| Text section |
★ ★ ★ ★ ★
4:10 p.m., kitchen: Boyfriend is back from a four mile run and we heat up a big vat of ramen stock we made the other day. I scoop about a centimeter of yellow chicken fat off the top, add some soy sauce and cabbage and nori. I eat on the couch, where you can see the harbor through the window and a flock of ducks bobbing in the water like debris. Then I do the seven-minute workout twice in a row, as fast as I can. I feel more tired when I do the seven-minute workout than when I go to the gym, and it takes a lot less time so I’m less likely to get annoyed. The ideal form of exercise for me would be something maximum strenuous of minimal length. I would like to start every day waking up at the bottom of a deep pit that I have to struggle and claw my way out of. Once I was out, my day would go on as usual and I would not have to exercise again.
6:00 p.m., bed: We’re in bed again, and I’m reading Sophie Calle’s Take Care of Yourself next to a napping body. The book documents her 2007 Biennale exhibition, in which 100 female experts in different fields (teenager, moral philosopher, psychoanalyst, children’s book author, proofreader) analyze a breakup letter Calle received via e-mail. The book is wonderful, exhausting, and you can enter or exit it at any point. From an unexpected favorite entry by physicist Francoise Balibar: [Here] I shall be dealing with these so-called brittle breaks. these are the most dangerous because they occur “on no notice.” We can readily imagine the anxiety of bridge-builders in the face of this kind of threat. If there are still architects and engineers prepared to accept this degree of responsibility, it is because it is theoretically possible to “see the thing coming”….unforeseeable at the macroscopic level, the break is preceded by sounds and ultrasounds (which can be “heard with the right kind of detectors”) that signal the creation of racks at the microscopic level–the level of the atoms making up the material in question. The book is too large to be read in normal positions, I have to prop myself up on my elbows like a sea lion, and my back hurts.
★ ★ ★ ★ ★
| Assignment |
Reproduce the two timed diary entries above word for word, from the kitchen entry through the bed entry.
★ ★ ★ ★ ★
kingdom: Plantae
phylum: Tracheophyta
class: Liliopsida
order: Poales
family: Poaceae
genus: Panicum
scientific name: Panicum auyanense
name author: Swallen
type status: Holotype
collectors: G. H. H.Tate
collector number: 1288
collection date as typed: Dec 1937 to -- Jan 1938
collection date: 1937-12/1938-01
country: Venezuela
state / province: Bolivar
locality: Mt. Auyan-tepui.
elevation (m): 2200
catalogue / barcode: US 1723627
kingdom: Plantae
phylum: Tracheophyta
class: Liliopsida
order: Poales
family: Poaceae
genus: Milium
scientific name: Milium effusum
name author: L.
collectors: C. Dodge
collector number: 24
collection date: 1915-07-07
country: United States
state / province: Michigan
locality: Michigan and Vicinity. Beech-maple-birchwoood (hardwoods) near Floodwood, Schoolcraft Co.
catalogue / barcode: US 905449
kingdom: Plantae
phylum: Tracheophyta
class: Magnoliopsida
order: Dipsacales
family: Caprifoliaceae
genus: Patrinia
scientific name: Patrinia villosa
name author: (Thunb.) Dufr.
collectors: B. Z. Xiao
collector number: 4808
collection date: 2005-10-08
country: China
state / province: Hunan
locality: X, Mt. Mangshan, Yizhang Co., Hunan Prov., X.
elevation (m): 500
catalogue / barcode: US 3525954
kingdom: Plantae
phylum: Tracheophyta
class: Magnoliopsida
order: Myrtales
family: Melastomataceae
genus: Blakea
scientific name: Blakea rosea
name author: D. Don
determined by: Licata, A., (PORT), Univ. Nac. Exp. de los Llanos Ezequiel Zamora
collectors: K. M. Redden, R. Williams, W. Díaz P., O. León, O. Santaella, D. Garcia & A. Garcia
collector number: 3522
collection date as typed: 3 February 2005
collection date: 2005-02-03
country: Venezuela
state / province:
★ ★ ★ ★ ★
| Written answer |
4:10 p.m., kitchen: Boyfriend is back from a four mile run and we heat up a big vat of ramen stock we made the other day. I scoop about a centimeter of yellow chicken fat off the top, add some soy sauce and cabbage and nori. I eat on the couch, where you can see the harbor through the window and a flock of ducks bobbing in the water like debris. Then I do the seven-minute workout twice in a row, as fast as I can. I feel more tired when I do the seven-minute workout than when I go to the gym, and it takes a lot less time so I’m less likely to get annoyed. The ideal form of exercise for me would be something maximum strenuous of minimal length. I would like to start every day waking up at the bottom of a deep pit that I have to struggle and claw my way out of. Once I was out, my day would go on as usual and I would not have to exercise again.
6:00 p.m., bed: We’re in bed again, and I’m reading Sophie Calle’s Take Care of Yourself next to a napping body. The book documents her 2007 Biennale exhibition, in which 100 female experts in different fields (teenager, moral philosopher, psychoanalyst, children’s book author, proofreader) analyze a breakup letter Calle received via e-mail. The book is wonderful, exhausting, and you can enter or exit it at any point. From an unexpected favorite entry by physicist Francoise Balibar: [Here] I shall be dealing with these so-called brittle breaks. these are the most dangerous because they occur “on no notice.” We can readily imagine the anxiety of bridge-builders in the face of this kind of threat. If there are still architects and engineers prepared to accept this degree of responsibility, it is because it is theoretically possible to “see the thing coming”….unforeseeable at the macroscopic level, the break is preceded by sounds and ultrasounds (which can be “heard with the right kind of detectors”) that signal the creation of racks at the microscopic level–the level of the atoms making up the material in question. The book is too large to be read in normal positions, I have to prop myself up on my elbows like a sea lion, and my back hurts.